■ **Work to complete**
From the line containing "productividad de tus" down to the last line of the records below, give every line again without any change.

■ **Given data**
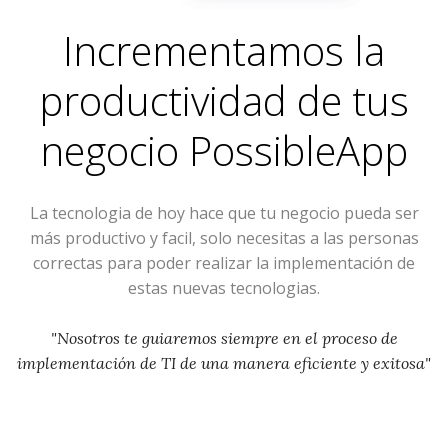
Incrementamos la
productividad de tus
negocio
PossibleApp
La tecnologia de hoy hace que tu negocio pueda ser
más productivo y facil, solo necesitas a las personas
correctas para poder realizar la implementación de
estas nuevas tecnologias.
"Nosotros te guiaremos siempre en el proceso de
implementación de TI de una manera eficiente y exitosa"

■ **Task solution**
productividad de tus
negocio
PossibleApp
La tecnologia de hoy hace que tu negocio pueda ser
más productivo y facil, solo necesitas a las personas
correctas para poder realizar la implementación de
estas nuevas tecnologias.
"Nosotros te guiaremos siempre en el proceso de
implementación de TI de una manera eficiente y exitosa"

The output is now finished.